Weapons of Math Destruction takes a hard look at how algorithms impact everything from finances to employment. This book is something I think everyone in our industry spend some time reading and discussing with one another. The more industries software disrupts, the more the code we’ll write will impact society, whether by accident or on purpose.
What will you do when you find yourself in one of those situations?
Developers search for solutions all the time. Google and StackOverflow are your friends if you’re writing code. But whether you’re under the gun to ship a new feature or just eager to get a piece of your project done, don’t forget that you are responsible for every bit of code that ends up in your project, whether you wrote it or not.
There’s no shame in searching the web for solutions to problems, despite what some internet celebrities might lead you to believe. A lot of the work we do as software developers repeats work that other developers did before, and it makes sense to review that prior work before you decide to write your own implementation.
However, the danger you can fall into is substituting someone’s expertise for your own. Searching Google for a solution is only part of the game. The more experience you have, the more you’ll be able to identify which of the five solutions you found is the one that’s the best fit for what you’re doing and which solutions will stand the test of time. And you have a responsibility to apply that knowledge when you decide to use someone else’s solution.
I’ve seen students and professionals unable to explain the code in their section of a codebase, only to discover they found it online and added the code to the project. This is the behavior a lot of the “you can’t just copy and paste code” crowd find irresponsible.
Once you copy that code and put it in your product, you are responsible for it. You have to be able to maintain it. And you have to be able to answer for it when it doesn’t quite work as well as you thought it would. You can’t tell your stakeholders that you found it online. That doesn’t matter. You put it there. You own it.
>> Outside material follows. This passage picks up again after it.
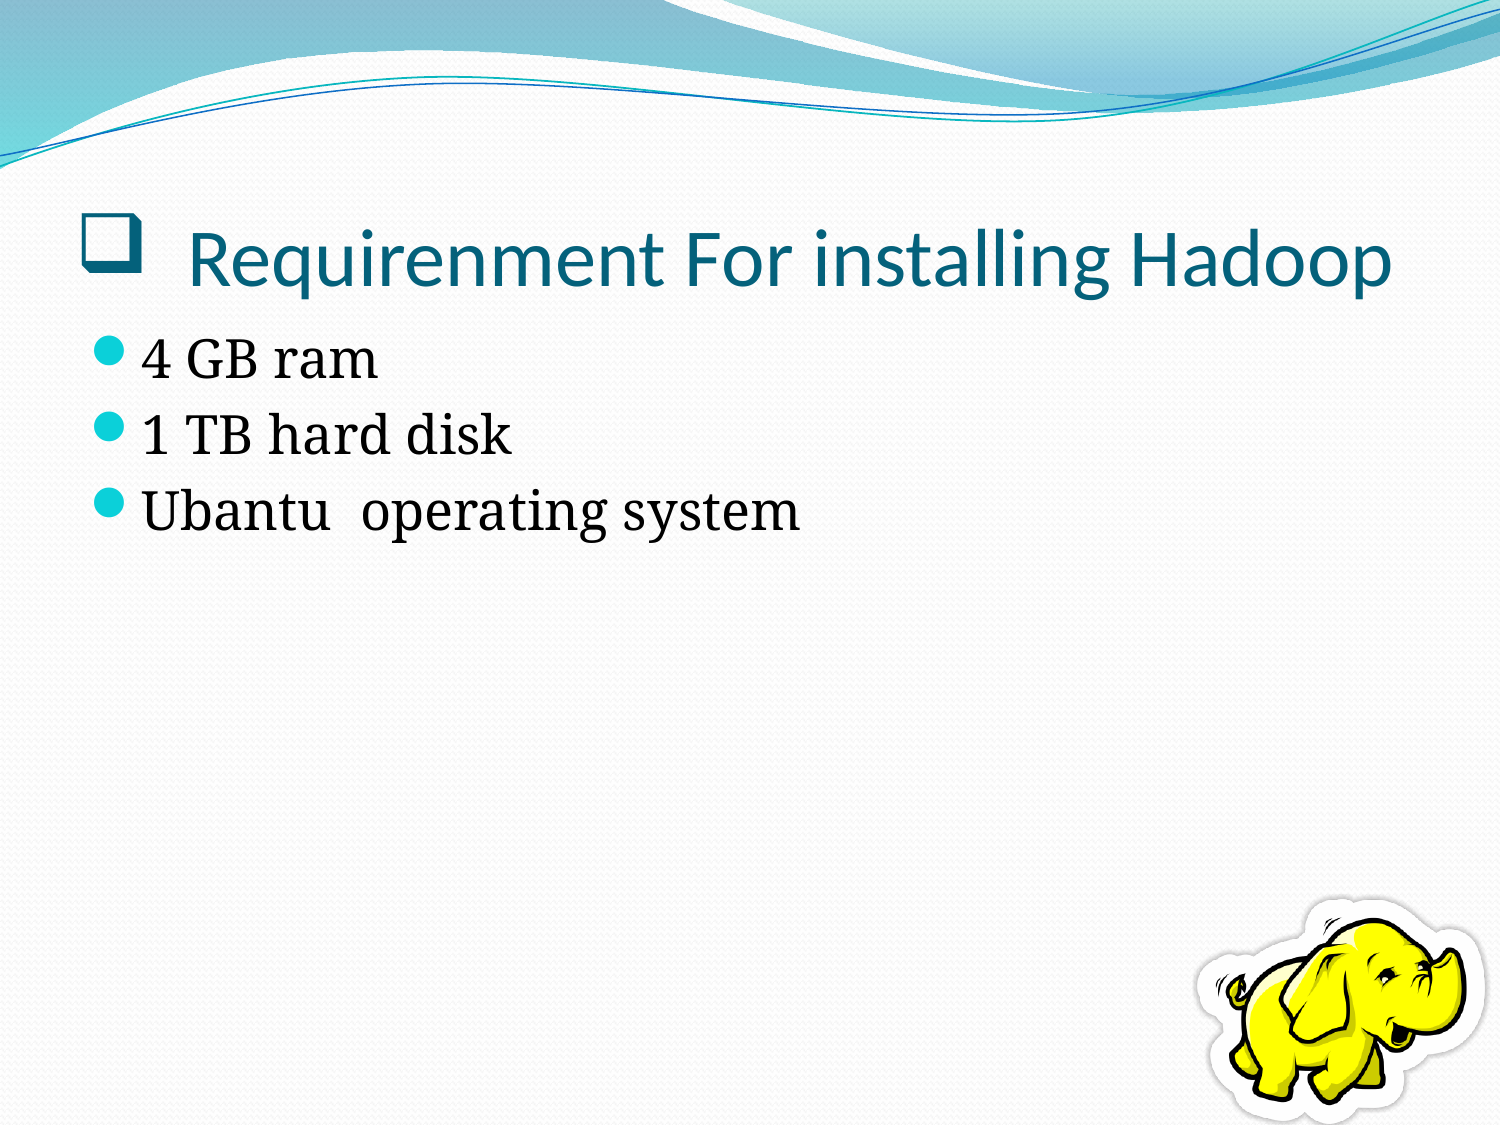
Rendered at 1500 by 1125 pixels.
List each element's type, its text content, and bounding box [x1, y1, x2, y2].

title Requirenment For installing Hadoop [75, 115, 1425, 303]
picture [1115, 786, 1500, 1125]
list 4 GB ram 1 TB hard disk Ubantu operating system [75, 317, 1425, 1038]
The same goes for libraries. If you add a UI widget from a library that doesn’t support accessibility, that’s on you. If you brought a library in to handle authentication and there’s a vulnerability, you’re responsible for that. You made the choice. Your peers and those who follow you will assume that you made that choice on purpose.
You cannot write everything yourself, nor should you, so you’ll have to take on some of the risks associated with using libraries or solutions you find online. But you also need to make sure you understand what you’ve added to your codebase, because at the end of the day, you own it, whether you wrote it or not.
That’s all for this first issue. I’ll be back next month with more, but until then, take some time to think about one or more of the following questions:
What opportunities do you have to demonstrate active responsibility in the next 30 days?
What are you working on right now that could positively impact the world around you?
How do you know when to bring a library into your codebase? What do you look for? What obvious signs make you shy away from adding the code?